Shirtsureishimasu (しつれいします) <1>
(You say, “Shitsureishimasu” before entering a Teachers’ Room in Japan.)
Every school in Japan has a “Teachers’ Room” called “Shokuin Shitsu (しょくいんしつ). This is NOT equivalent to “Teachers’ Lounge” in US. Teachers’ lounges are where teachers take a break as you know it. On the contrary, Japanese “Shokuin Shitsu” are where teachers prepare for their classes. American teachers are not paid for the time they are in the lounges while Japanese teachers are.
This difference comes from how schools are operated – American teachers go straight to thier class rooms where they are in charge or to the special rooms, such as science rooms, art studios, or music rooms, while Japanese teachers go to Shokuinshitu, where they leave their belongings and keep teaching materials to take to each classrooms. As a matter of fact, it is students that move to their teachers’ rooms in US while it is teachers that go to each different class from period to period in Japan.

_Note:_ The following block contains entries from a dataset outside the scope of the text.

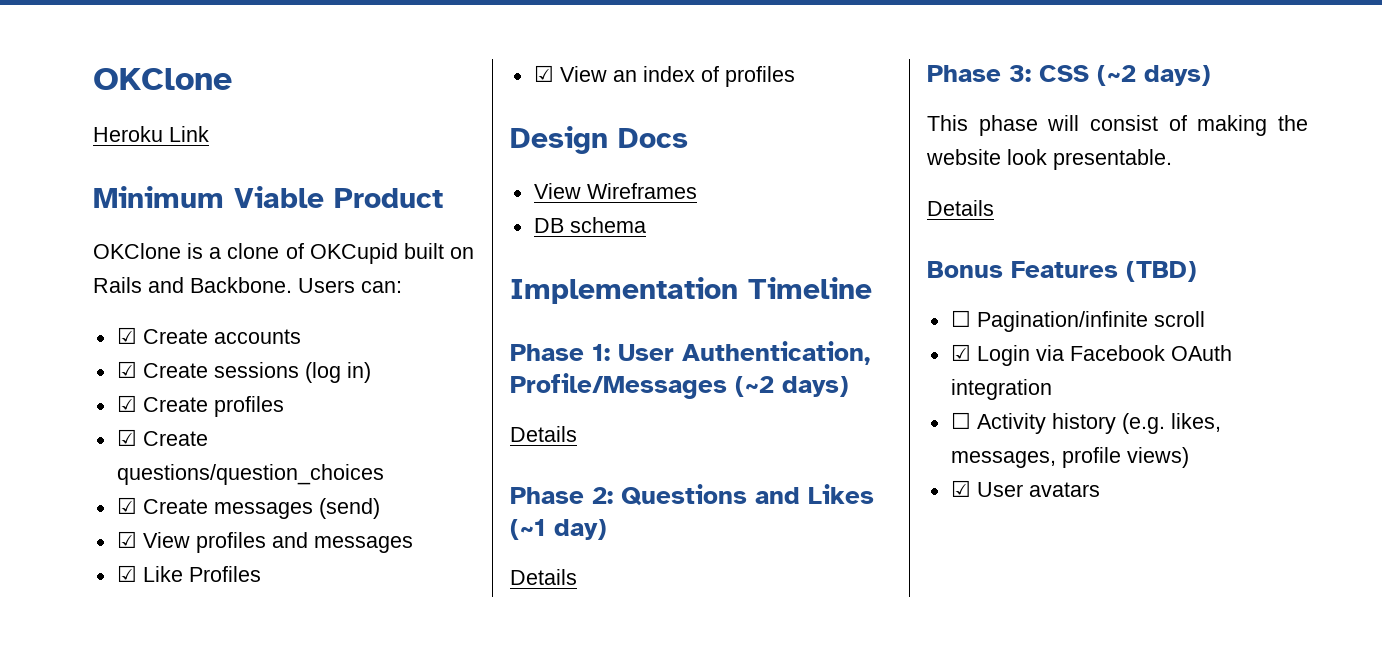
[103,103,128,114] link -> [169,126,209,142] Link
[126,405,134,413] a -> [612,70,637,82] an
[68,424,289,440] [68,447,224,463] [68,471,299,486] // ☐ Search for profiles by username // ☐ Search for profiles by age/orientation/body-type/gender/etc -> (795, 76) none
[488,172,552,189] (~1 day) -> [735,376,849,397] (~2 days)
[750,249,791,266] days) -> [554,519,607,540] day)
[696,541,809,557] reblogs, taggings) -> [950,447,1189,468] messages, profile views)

Because of this situation, students are supposed to show utmost respect to where their teachers work as much as to their teachers themselves when entering Shokuinshitsu at school. Accordingly, students are supposed to say, “Excuse me (Shitsureishimasu)” before entering the teachers’ room. The bottom line here is that students are about to interrupt their teachers when they are working for “them.”
(Courtesy is very important in Japan.)
Wherever the concept of “INTERRUPTION” like this exists, the party that interrupts “what is going on right there” definitely says, “Shitsureishimasu” in Japan. In the meantime, students who are about to leave Shokuinshitsu say, “Shitsureishimashita (しつれいしました <past tense>).”